The 2000 Milutin Milankovic Medal is awarded to Robert Sadourny for his exceptionally wide involvement to many facets of climate research, as his pioneer contribution in fundamental problems of atmospheric dynamics, his continuous help in developing space borne and field instrumentation and his leadership in atmosphere general circulation models.
Robert Sadourny started his career as an atmosphere modeller in the late sixties, by doing pioneering work on the use of icoahedral triangulation of the sphere for atmospheric general circulation modelling. This approach is being widely revived today in many research groups worldwide. Creating the atmospheric modelling group in France at the Laboratoire de Meteorologie Dynamique (LMD), Robert Sadourny was the first to recognise the importance of the conservation properties linked to potential vorticity dynamics in the modelling of geophysical flows, and use them in designing new finite difference algorithms which were quickly used operationally in several centres including the European Centre for Medium Range Forecasts.

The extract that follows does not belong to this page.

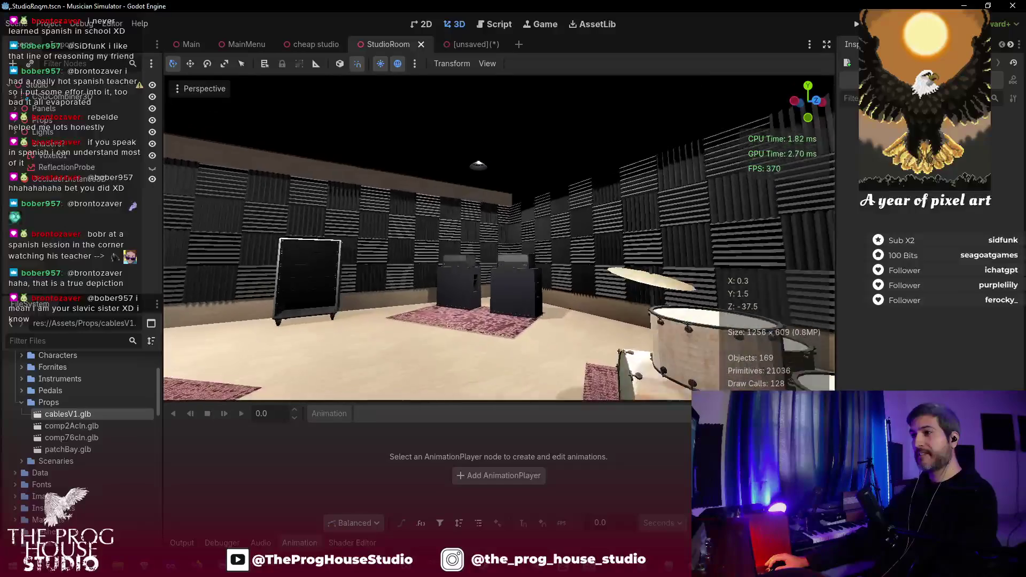
{"action": "key", "text": "w"}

In parallel to atmospheric large scale modelling, he developed and led the LMD team on nonlinear dynamics, who made a number of significant contributions to various aspects of two-dimensional and quasi-geostrophic turbulence. Another notable achievement was his derivation of an energy conserving parametrisation of sub-grid scale baroclinic eddies in quasigeostrophic or primitive equation models.
In the early eighties he led with coworkers several pioneering studies on transport processes in relation to the general circulation of the atmosphere, applied to water isotopes, to desert dust, or to inverting the water cycle for investigating the origin of precipitating water.
For three four-year terms he was Director of the Laboratoire de Meteorologie Dynamique, one of the leading French laboratories in the dynamics of atmosphere and climate. He used this leadership to help developing space borne instrumentations at LMD, and became Chairman of the Earth-Atmosphere-Ocean-Biosphere Scientific Steering Group of CNES, the French space agency.
In recent years his research has become more focused on climate dynamics and modelling, with the development of a general interface for coupling the atmosphere to the land or ocean, investigation of the sensitivity of climate to variations of the solar activity, El Nino dynamics and their interaction with the Asian monsoons. More recently, he has led the French component of the international INDOEX field experiment and conducted himself part of the measurement campaign. He is currently a member of the Scientific Council of the Indo-French Centre for Advanced Scientific Research.
Among other distinctions he has been awarded the Silver Medal of CNRS and the Alexandre Johannides Grand Prize of the French Academy of Sciences. He is a member of Academia Europaea.